On June 7, 2016, Quebec’s Minister of Sustainable Development, Environment and the Fight against Climate Change, David Heurtel, tabled Bill 102 (Bill), which proposes to significantly amend the Environment Quality Act (EQA), including modernizing the environmental approval regime. The Bill follows the publication of a green paper by the minister in the winter of 2015 and public hearings held before the National Assembly. For further information on the green paper, please see our February 2015 Blakes Bulletin: Quebec Environment Minister Aims to Modernize Environmental Approval Process.
This bulletin provides a brief overview of some of the key modifications proposed by the Bill. A more detailed analysis of the amendments will be the subject of a further bulletin.
Approval based on classification of environmental risk — The Bill aims to simplify the environmental approval process by classifying projects according to four categories of environmental risk: high, moderate, low and negligible risk. Activities considered to be of low risk and negligible risk will be set out in a regulation. High-risk projects will continue to be subject to the environmental assessment and review procedure and moderate-risk projects will remain subject to the obligation to obtain a ministerial authorization.
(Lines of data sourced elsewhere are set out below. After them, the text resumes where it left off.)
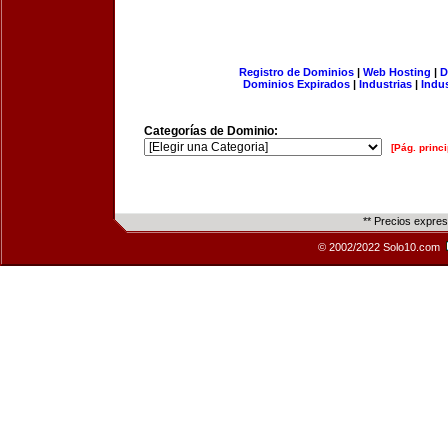
Registro de Dominios
|
Web Hosting
|
D
Dominios Expirados
|
Industrias
|
Indu
Categorías de Dominio:
[Pág. princi
** Precios expre
© 2002/2022 Solo10.com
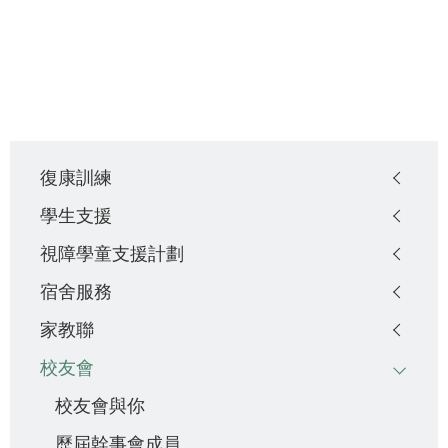
Main
復康訓練
navigation
學生支援
視障學童支援計劃
宿舍服務
家教聯
校友會
校友會與你
歷屆幹事會成員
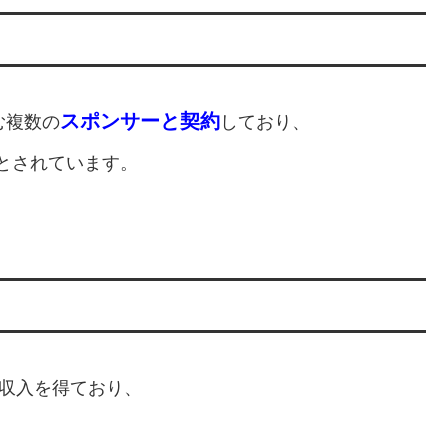
スポンサーと契約
む複数の
しており、
とされています。
収入を得ており、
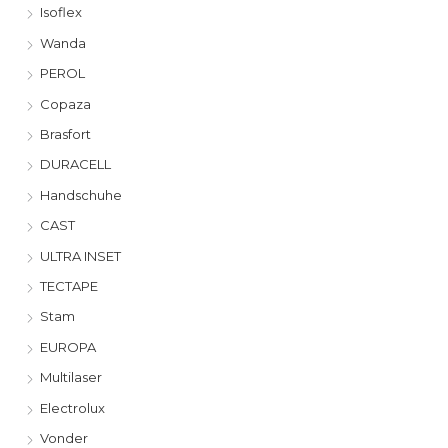
Isoflex
Wanda
PEROL
Copaza
Brasfort
DURACELL
Handschuhe
CAST
ULTRA INSET
TECTAPE
Stam
EUROPA
Multilaser
Electrolux
Vonder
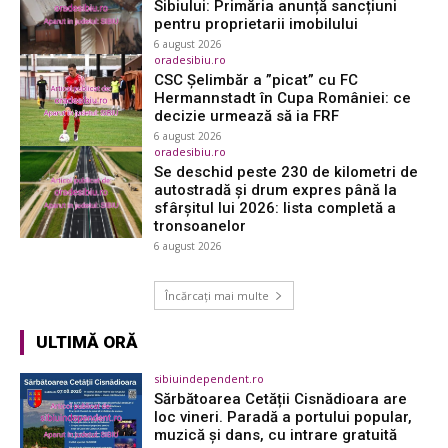
Sibiului: Primăria anunță sancțiuni
pentru proprietarii imobilului
6 august 2026
oradesibiu.ro
CSC Șelimbăr a ”picat” cu FC
Hermannstadt în Cupa României: ce
decizie urmează să ia FRF
6 august 2026
oradesibiu.ro
Se deschid peste 230 de kilometri de
autostradă și drum expres până la
sfârșitul lui 2026: lista completă a
tronsoanelor
6 august 2026
Încărcați mai multe
ULTIMĂ ORĂ
sibiuindependent.ro
Sărbătoarea Cetății Cisnădioara are
loc vineri. Paradă a portului popular,
muzică și dans, cu intrare gratuită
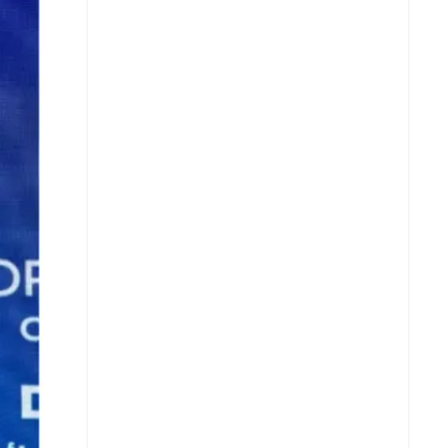
X
Whatsapp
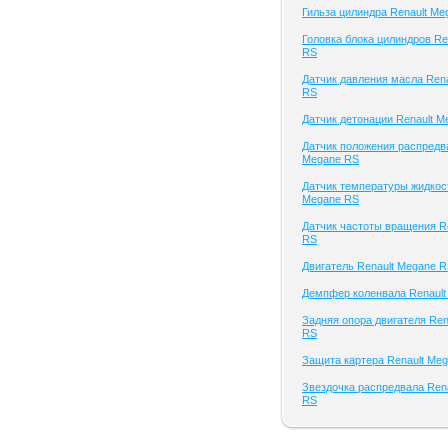
Гильза цилиндра Renault Me
Головка блока цилиндров Re
RS
Датчик давления масла Ren
RS
Датчик детонации Renault 
Датчик положения распредва
Megane RS
Датчик температуры жидкост
Megane RS
Датчик частоты вращения R
RS
Двигатель Renault Megane 
Демпфер коленвала Renault
Задняя опора двигателя Ren
RS
Защита картера Renault Me
Звездочка распредвала Ren
RS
For low-risk activities, it is planned that the proponent will only be required to file a declaration of compliance with environmental laws and may begin its activities 30 days after filing a declaration, which would result in a reduction of delays for activities in this category. Finally, activities with negligible risk will be exempt from obtaining an authorization and any other filing.
Single type authorization for projects — A single type of ministerial authorization will be required for a given project, whereas currently, various types of authorizations may be required.
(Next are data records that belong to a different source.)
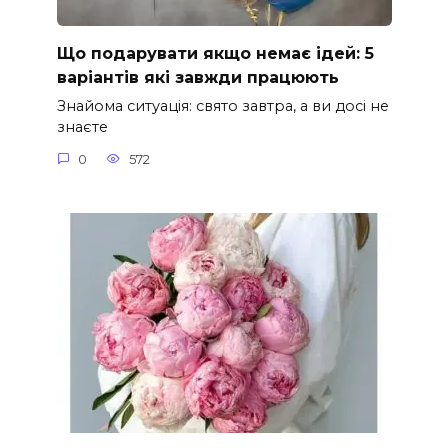
Що подарувати якщо немає ідей: 5
варіантів які завжди працюють
Знайома ситуація: свято завтра, а ви досі не
знаєте
0
572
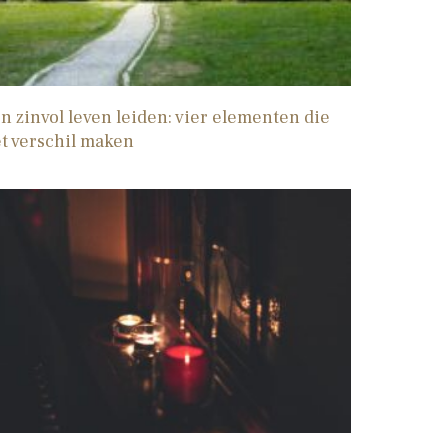
n zinvol leven leiden: vier elementen die
t verschil maken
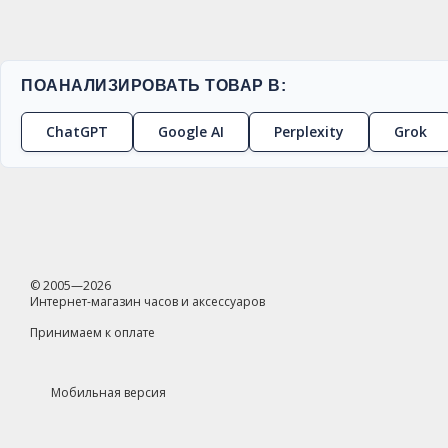
ПОАНАЛИЗИРОВАТЬ ТОВАР В:
ChatGPT
Google AI
Perplexity
Grok
© 2005—2026
Интернет-магазин часов и аксессуаров
Принимаем к оплате
Мобильная версия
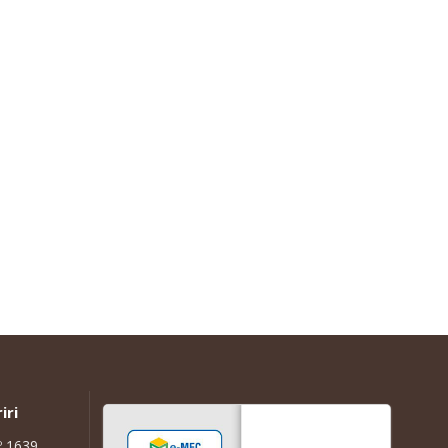
iri
º 1639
Environmental impact assessment procedure — The list of projects subject to the environmental impact assessment and review procedure will be reviewed. The government will also have the power, in exceptional circumstances, to subject projects to the environmental impact and review procedure that are not specifically listed, when such projects present major environmental risks, for instance with respect to climate change. This represents a significant change from the current regime, which is based on a closed list. The public will also have the opportunity to provide input early on in the project development process, including making submissions to the minister on issues that should be taken into account in the environmental impact study.
Transfer of authorizations — It will be possible to transfer environmental authorizations by providing prior notice to the ministry. Currently, ministry consent is required to assign certificates of authorization in the context of an asset transaction, which can take several weeks.
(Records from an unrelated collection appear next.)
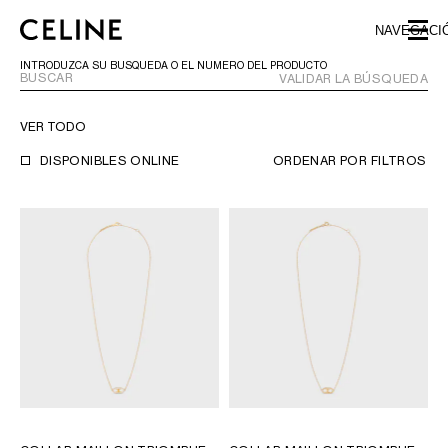
SKIP TO MAIN CONTENT
SKIP TO FOOTER CONTENT
NAVEGACI
IR A LA NAVEGACIÓN PRINCIPAL
INTRODUZCA SU BÚSQUEDA O EL NÚMERO DEL PRODUCTO
VALIDAR LA BÚSQUEDA
VER TODO
EUROPA
DISPONIBLES ONLINE
ORDENAR POR
FILTROS
NORTE AMÉRICA
ASIA (PAÍS/REGIÓN)
ORIENTE MEDIO
SUDAMÉRICA
ARGENTINA
BRASIL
Access to information and transparency — The Bill plans to increase the transparency and accessibility of information that forms part of the environmental approval process. It is proposed that ministry-issued authorizations and the majority of documents incorporated by reference into the approval, as well as information on low-risk projects that require a compliance declaration will be made public in a registry accessible on the ministry’s website. An environmental assessment registry will also be created, which will make information filed by a proponent public when the documents are filed with the ministry.
Greenhouse gas (GHG) emissions — The Bill provides that a proponent of a project whose estimated GHG emissions exceed a set threshold will be required to show that its project is optimal from a GHG emission perspective and justify the technology selected, the processes and the sources of energy that will be used.